Environmental Concerns
Siberia’s rivers are critical pathways that carry toxic effluents out into the waters of the Arctic Circle. Researchers recognize the particular signature of each river on the Arctic basin, reflecting the chemical and biogeographical sources of the samples collected. Radionuclides (atoms with unstable nuclei) are of particular concern. They are residuals from the Khystym and Chernobyl accidents and are still monitored. Discharges of organic and inorganic carbons also are monitored for their effects on sensitive Arctic wetlands.
All of this is monitored via the cryosphere, Earth’s ice cover—snow, ice, glaciers, sea ice, and permafrost. The geophysical dynamics of the Siberian Coastal Tundra biome are complex and sensitive to climatic and environmental variation, especially where permafrost soils serve as vast sinks holding carbon dioxide and methane. Sediment samples provide climatologists critical information about the effects of global warming on the tundra. Scientists predict that 70 percent of the Siberian tundra will be gone by 2500 even if climate mitigation efforts are undertaken. In many areas, forests are encroaching on these habitats as their ranges creep northward.
It is recognized that remobilization of even small amounts of the vast reserves of frozen methane can quickly accelerate a rise in temperature. Scientists estimate that more than 80 percent of the Eastern Siberian Arctic Shelf region is saturated with methane. Continuing fluxes in geothermal seawater heat act as a conductor force, bringing methane deposits up from Arctic permafrost-related seabeds and into the atmosphere. These effects are consistent with similar releases of methane and carbon dioxide in the world’s oceans, and are important parameters for understanding the dynamics of future climate change in the Arctic.

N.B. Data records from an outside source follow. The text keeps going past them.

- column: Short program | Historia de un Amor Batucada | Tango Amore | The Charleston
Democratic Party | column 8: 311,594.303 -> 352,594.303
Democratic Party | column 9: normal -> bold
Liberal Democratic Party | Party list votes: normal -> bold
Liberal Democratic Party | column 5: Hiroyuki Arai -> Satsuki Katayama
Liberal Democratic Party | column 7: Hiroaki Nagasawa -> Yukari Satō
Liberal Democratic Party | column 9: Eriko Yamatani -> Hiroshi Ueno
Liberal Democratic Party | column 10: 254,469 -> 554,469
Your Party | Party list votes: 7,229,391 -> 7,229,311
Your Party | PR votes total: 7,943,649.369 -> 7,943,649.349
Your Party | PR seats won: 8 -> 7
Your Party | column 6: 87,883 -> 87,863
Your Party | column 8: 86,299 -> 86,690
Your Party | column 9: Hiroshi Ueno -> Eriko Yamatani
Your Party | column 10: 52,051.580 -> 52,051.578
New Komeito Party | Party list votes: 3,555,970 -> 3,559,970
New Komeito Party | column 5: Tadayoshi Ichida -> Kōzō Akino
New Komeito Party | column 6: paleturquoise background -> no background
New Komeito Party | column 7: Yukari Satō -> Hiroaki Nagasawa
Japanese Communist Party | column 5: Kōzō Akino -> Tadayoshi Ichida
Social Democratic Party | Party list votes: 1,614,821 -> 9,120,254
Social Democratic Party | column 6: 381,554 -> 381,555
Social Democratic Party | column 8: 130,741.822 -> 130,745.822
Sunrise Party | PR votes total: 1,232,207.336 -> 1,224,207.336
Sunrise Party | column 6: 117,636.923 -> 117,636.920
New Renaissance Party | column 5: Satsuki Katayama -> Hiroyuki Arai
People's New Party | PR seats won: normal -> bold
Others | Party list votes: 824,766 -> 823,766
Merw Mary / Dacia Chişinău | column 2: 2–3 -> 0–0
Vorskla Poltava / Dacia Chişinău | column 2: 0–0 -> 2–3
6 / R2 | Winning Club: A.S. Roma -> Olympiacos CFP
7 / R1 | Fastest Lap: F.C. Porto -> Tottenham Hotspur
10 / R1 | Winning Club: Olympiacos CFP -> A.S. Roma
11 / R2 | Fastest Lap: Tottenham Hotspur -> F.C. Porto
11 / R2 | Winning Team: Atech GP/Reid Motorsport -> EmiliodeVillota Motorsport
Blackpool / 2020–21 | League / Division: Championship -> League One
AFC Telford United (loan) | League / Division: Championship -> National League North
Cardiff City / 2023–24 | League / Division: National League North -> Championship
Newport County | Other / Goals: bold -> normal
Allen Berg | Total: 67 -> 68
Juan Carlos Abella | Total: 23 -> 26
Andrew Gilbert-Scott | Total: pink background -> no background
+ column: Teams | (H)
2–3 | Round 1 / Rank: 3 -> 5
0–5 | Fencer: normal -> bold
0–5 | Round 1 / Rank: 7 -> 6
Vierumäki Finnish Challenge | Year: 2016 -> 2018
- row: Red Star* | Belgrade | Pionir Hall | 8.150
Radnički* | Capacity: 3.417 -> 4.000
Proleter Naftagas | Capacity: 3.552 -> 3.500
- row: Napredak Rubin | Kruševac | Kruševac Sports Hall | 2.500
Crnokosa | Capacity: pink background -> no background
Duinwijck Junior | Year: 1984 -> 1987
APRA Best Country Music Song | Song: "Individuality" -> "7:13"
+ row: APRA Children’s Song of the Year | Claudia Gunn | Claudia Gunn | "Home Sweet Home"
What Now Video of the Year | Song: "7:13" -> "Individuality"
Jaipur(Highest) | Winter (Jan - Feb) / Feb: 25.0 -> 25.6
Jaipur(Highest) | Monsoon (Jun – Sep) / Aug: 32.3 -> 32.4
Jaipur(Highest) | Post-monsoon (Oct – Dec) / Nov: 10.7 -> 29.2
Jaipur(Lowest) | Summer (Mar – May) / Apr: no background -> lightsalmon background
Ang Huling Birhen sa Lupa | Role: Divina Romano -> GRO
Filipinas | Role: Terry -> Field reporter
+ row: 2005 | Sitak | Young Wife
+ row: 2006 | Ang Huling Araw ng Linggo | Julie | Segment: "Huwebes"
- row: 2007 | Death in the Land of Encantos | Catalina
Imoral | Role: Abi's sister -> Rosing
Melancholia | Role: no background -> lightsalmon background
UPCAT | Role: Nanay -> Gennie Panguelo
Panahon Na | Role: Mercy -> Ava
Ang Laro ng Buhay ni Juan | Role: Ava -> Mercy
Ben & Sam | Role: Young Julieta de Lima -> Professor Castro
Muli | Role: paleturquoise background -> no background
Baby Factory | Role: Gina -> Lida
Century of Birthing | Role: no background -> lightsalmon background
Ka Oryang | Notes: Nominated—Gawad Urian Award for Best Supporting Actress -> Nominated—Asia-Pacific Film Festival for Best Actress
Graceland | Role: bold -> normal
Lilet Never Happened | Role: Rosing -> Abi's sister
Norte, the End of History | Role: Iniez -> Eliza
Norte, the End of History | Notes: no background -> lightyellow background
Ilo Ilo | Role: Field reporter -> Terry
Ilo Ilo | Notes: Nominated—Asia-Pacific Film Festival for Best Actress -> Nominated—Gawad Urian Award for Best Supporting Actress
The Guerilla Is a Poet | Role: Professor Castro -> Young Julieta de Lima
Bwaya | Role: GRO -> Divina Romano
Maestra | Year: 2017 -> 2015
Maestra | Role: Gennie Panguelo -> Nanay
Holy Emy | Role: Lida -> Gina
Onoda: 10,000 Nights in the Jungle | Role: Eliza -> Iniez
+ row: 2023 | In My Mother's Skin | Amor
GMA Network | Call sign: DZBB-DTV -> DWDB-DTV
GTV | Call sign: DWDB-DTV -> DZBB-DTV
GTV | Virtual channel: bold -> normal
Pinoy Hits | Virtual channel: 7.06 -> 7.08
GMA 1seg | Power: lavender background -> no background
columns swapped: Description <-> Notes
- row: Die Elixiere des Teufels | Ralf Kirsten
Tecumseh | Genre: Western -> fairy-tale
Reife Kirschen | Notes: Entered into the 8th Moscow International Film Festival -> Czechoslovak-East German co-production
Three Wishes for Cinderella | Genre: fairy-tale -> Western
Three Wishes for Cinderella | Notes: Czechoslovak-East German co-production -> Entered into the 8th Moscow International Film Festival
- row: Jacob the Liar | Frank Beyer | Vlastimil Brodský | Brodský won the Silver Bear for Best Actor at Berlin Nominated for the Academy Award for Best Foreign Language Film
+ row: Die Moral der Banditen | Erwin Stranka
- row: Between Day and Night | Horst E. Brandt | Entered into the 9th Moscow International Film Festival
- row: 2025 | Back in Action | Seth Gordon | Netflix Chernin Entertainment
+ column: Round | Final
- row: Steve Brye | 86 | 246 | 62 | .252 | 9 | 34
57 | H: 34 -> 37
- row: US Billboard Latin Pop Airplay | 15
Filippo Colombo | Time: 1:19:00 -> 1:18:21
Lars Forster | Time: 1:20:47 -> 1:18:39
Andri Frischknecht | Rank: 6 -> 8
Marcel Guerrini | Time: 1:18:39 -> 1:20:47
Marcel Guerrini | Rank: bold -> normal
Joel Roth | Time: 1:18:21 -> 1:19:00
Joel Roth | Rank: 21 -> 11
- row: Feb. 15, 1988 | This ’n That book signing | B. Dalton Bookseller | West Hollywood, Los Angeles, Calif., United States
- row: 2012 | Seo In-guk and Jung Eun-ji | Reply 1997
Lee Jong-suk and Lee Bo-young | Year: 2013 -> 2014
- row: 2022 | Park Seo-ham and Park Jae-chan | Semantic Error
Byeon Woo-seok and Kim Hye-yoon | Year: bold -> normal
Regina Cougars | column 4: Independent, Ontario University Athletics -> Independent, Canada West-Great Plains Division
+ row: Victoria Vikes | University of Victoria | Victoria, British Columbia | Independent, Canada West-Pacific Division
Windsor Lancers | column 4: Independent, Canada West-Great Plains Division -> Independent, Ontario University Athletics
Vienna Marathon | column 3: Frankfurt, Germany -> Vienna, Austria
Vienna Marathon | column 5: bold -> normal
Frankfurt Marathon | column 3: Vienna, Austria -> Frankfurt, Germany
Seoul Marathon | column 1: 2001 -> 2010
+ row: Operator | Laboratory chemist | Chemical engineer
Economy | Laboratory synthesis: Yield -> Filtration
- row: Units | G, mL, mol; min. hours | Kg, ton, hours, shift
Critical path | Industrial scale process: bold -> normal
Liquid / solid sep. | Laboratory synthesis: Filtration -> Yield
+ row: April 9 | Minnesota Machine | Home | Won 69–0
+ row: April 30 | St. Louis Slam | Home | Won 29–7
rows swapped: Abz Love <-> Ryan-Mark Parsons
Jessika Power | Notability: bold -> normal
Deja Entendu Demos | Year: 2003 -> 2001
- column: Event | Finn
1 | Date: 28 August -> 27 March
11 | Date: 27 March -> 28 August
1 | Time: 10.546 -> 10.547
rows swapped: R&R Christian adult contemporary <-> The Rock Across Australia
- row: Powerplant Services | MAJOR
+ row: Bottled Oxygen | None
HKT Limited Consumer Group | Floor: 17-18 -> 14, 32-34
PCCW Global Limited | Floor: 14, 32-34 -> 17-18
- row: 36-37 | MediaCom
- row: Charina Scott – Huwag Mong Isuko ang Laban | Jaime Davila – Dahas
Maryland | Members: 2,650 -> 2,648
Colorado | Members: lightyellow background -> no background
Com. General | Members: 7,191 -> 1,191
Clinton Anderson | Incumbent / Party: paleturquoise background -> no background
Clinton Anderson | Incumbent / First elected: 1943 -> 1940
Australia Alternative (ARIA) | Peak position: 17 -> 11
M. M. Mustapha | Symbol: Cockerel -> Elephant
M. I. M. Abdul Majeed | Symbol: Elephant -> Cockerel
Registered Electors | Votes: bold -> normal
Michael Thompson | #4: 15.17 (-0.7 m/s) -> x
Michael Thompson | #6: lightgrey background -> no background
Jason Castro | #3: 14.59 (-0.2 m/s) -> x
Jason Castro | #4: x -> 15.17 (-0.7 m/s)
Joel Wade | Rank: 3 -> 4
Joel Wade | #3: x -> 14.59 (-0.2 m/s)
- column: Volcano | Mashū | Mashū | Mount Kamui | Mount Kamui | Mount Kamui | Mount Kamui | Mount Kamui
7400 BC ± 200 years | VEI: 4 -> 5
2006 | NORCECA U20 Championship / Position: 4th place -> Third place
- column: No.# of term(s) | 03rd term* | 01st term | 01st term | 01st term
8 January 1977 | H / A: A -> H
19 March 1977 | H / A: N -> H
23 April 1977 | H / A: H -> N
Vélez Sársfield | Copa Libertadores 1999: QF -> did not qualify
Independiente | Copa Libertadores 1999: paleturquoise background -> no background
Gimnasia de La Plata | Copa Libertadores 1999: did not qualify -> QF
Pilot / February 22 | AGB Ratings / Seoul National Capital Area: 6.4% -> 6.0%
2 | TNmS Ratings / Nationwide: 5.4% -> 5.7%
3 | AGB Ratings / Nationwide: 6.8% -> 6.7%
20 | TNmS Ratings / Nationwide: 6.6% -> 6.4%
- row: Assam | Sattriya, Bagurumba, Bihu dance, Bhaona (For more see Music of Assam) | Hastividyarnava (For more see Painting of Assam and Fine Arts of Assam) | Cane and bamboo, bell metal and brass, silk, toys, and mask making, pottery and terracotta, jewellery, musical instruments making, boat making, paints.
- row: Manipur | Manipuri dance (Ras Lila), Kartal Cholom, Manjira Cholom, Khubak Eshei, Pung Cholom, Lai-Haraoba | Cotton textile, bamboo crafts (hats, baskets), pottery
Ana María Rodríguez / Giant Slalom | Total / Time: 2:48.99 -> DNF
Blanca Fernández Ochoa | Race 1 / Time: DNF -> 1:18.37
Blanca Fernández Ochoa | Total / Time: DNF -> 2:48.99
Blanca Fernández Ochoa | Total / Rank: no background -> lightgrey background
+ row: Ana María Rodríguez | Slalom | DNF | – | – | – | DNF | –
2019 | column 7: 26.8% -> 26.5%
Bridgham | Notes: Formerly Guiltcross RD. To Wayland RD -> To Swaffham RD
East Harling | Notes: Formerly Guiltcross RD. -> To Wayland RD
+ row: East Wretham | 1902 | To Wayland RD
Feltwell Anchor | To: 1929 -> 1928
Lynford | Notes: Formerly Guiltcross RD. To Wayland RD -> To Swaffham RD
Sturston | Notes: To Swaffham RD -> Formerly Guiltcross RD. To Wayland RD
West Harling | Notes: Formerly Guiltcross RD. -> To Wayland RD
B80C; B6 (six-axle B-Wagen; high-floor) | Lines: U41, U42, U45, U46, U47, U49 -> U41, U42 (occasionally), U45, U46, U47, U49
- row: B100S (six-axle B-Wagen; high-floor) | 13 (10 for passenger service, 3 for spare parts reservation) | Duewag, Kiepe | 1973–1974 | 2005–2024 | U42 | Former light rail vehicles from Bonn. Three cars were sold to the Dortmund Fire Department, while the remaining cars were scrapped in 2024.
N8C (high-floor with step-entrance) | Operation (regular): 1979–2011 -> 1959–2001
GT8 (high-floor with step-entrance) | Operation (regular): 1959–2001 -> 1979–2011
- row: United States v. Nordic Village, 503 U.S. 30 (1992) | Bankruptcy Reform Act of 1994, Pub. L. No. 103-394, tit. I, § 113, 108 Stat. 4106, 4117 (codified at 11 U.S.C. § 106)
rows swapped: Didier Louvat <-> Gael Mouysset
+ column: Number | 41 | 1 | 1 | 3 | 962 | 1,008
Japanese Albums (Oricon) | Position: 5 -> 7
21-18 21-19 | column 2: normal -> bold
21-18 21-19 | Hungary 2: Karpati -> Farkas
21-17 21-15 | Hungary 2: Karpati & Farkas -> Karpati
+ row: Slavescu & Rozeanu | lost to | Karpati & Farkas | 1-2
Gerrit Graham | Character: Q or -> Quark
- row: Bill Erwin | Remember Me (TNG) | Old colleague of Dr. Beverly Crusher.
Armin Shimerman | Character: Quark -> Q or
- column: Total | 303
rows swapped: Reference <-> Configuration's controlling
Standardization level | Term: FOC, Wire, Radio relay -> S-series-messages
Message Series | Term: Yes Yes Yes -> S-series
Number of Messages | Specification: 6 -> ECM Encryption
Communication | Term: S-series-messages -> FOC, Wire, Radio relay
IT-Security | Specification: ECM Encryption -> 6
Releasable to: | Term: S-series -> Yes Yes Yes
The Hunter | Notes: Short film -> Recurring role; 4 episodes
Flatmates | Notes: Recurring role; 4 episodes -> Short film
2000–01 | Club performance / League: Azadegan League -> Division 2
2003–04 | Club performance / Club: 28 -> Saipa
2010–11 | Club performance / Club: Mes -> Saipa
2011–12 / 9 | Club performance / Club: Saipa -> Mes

In 1993, the Bolshoi Arktichesky (Great Arctic) Zapovednik was established, including 16,097 square miles (41,692 square kilometers) of the Taimyr Peninsula and the waters of the Karsk and Laptev Seas. These preserved lands provide valuable habitats for protected species, including the polar bear, reindeer, walrus, and beluga. Migratory birds are similarly protected.
Bibliography
Anderson, Leif G., Kjell-Åke Carlsson, Per O. J. Hall, Elis Holm, Dan Josefsson, Kristina Olsson, et al. “The Effect of the Siberian Tundra on the Environment of the Shelf Seas and the Arctic Ocean.” Ambio 28, no. 3 (1999).
Nuttall, Mark, and Terry V. Callaghan, eds. The Arctic: Environment, People, Policy. Boca Raton, FL: CRC Press, 2000.
Pardo, Esteban. "Global Heating in the Arctic Threatens Siberian Tundra." Deutsche Welle, 1 June 2022, www.dw.com/en/global-heating-in-the-arctic-threatens-siberian-tundra/a-61995924. Accessed 1 Sept. 2022.
Shakhova, Natalia, Igor Semiletov, Anatoly Salyuk, Vladimir Yusupov, Denis Kosmach, and Orjan Gustafsson. “Extensive Methane Venting to the Atmosphere from Sediments of the East Siberian Arctic Shelf.” Science 327 (2010).
Sitch, Stephen, A. David McGuire, John Kimball, Nicola Gedney, John Gamon, Ryan Engstrom, et al. “Assessing the Carbon Balance of Circumpolar Arctic Tundra Using Remote Sensing and Process Modeling.” Ecological Application, 17, no. 1 (2007).